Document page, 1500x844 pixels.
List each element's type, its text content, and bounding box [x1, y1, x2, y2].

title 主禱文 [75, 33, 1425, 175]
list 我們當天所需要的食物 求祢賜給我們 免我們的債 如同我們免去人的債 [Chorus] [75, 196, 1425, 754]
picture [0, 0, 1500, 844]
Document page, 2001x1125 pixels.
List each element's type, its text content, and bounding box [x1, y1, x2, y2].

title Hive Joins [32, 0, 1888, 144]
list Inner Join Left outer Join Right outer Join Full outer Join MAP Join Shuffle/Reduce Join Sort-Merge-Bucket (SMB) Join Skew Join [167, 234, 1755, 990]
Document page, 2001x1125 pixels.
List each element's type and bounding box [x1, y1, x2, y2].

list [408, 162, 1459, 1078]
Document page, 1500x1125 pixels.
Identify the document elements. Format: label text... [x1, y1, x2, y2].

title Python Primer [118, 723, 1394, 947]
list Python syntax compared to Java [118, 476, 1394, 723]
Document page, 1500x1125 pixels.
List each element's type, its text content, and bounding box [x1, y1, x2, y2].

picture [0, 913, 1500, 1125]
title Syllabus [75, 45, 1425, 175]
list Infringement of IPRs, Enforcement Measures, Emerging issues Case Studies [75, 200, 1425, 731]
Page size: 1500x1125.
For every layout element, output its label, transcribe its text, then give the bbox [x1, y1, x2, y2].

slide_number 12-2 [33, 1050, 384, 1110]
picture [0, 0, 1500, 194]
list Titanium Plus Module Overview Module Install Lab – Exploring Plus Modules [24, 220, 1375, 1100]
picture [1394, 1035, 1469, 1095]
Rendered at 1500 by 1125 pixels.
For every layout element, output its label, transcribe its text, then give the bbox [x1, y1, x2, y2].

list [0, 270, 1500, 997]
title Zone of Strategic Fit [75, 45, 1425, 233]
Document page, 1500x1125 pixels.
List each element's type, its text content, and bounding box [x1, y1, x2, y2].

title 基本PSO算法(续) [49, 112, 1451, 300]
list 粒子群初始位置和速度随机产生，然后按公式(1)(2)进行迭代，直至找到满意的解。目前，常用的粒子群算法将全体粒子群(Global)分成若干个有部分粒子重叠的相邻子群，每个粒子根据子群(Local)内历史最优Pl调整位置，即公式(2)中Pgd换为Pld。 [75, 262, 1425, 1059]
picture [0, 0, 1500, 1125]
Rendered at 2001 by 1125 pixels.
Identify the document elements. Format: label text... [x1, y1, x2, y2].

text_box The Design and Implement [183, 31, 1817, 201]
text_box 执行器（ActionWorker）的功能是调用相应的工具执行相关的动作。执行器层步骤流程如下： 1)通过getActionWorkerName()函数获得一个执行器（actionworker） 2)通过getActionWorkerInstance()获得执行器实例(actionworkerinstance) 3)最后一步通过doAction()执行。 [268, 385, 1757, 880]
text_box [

■ ■ ■ ■ ■

■ **Exercise requirements**: Return each entry exactly. Leave none out.

■ **Solution to this exercise**:
Document page, 1500x844 pixels.
List each element's type, its text content, and bounding box [x1, y1, x2, y2].

title 主禱文 [75, 33, 1425, 175]
list 我們當天所需要的食物 求祢賜給我們 免我們的債 如同我們免去人的債 [Chorus] [75, 196, 1425, 754]
picture [0, 0, 1500, 844]
Document page, 2001x1125 pixels.
List each element's type, its text content, and bounding box [x1, y1, x2, y2].

title Hive Joins [32, 0, 1888, 144]
list Inner Join Left outer Join Right outer Join Full outer Join MAP Join Shuffle/Reduce Join Sort-Merge-Bucket (SMB) Join Skew Join [167, 234, 1755, 990]
Document page, 2001x1125 pixels.
List each element's type and bounding box [x1, y1, x2, y2].

list [408, 162, 1459, 1078]
Document page, 1500x1125 pixels.
Identify the document elements. Format: label text... [x1, y1, x2, y2].

title Python Primer [118, 723, 1394, 947]
list Python syntax compared to Java [118, 476, 1394, 723]
Document page, 1500x1125 pixels.
List each element's type, its text content, and bounding box [x1, y1, x2, y2].

picture [0, 913, 1500, 1125]
title Syllabus [75, 45, 1425, 175]
list Infringement of IPRs, Enforcement Measures, Emerging issues Case Studies [75, 200, 1425, 731]
Page size: 1500x1125.
For every layout element, output its label, transcribe its text, then give the bbox [x1, y1, x2, y2].

slide_number 12-2 [33, 1050, 384, 1110]
picture [0, 0, 1500, 194]
list Titanium Plus Module Overview Module Install Lab – Exploring Plus Modules [24, 220, 1375, 1100]
picture [1394, 1035, 1469, 1095]
Rendered at 1500 by 1125 pixels.
For every layout element, output its label, transcribe its text, then give the bbox [x1, y1, x2, y2].

list [0, 270, 1500, 997]
title Zone of Strategic Fit [75, 45, 1425, 233]
Document page, 1500x1125 pixels.
List each element's type, its text content, and bounding box [x1, y1, x2, y2].

title 基本PSO算法(续) [49, 112, 1451, 300]
list 粒子群初始位置和速度随机产生，然后按公式(1)(2)进行迭代，直至找到满意的解。目前，常用的粒子群算法将全体粒子群(Global)分成若干个有部分粒子重叠的相邻子群，每个粒子根据子群(Local)内历史最优Pl调整位置，即公式(2)中Pgd换为Pld。 [75, 262, 1425, 1059]
picture [0, 0, 1500, 1125]
Rendered at 2001 by 1125 pixels.
Identify the document elements. Format: label text... [x1, y1, x2, y2].

text_box The Design and Implement [183, 31, 1817, 201]
text_box 执行器（ActionWorker）的功能是调用相应的工具执行相关的动作。执行器层步骤流程如下： 1)通过getActionWorkerName()函数获得一个执行器（actionworker） 2)通过getActionWorkerInstance()获得执行器实例(actionworkerinstance) 3)最后一步通过doAction()执行。 [268, 385, 1757, 880]
text_box [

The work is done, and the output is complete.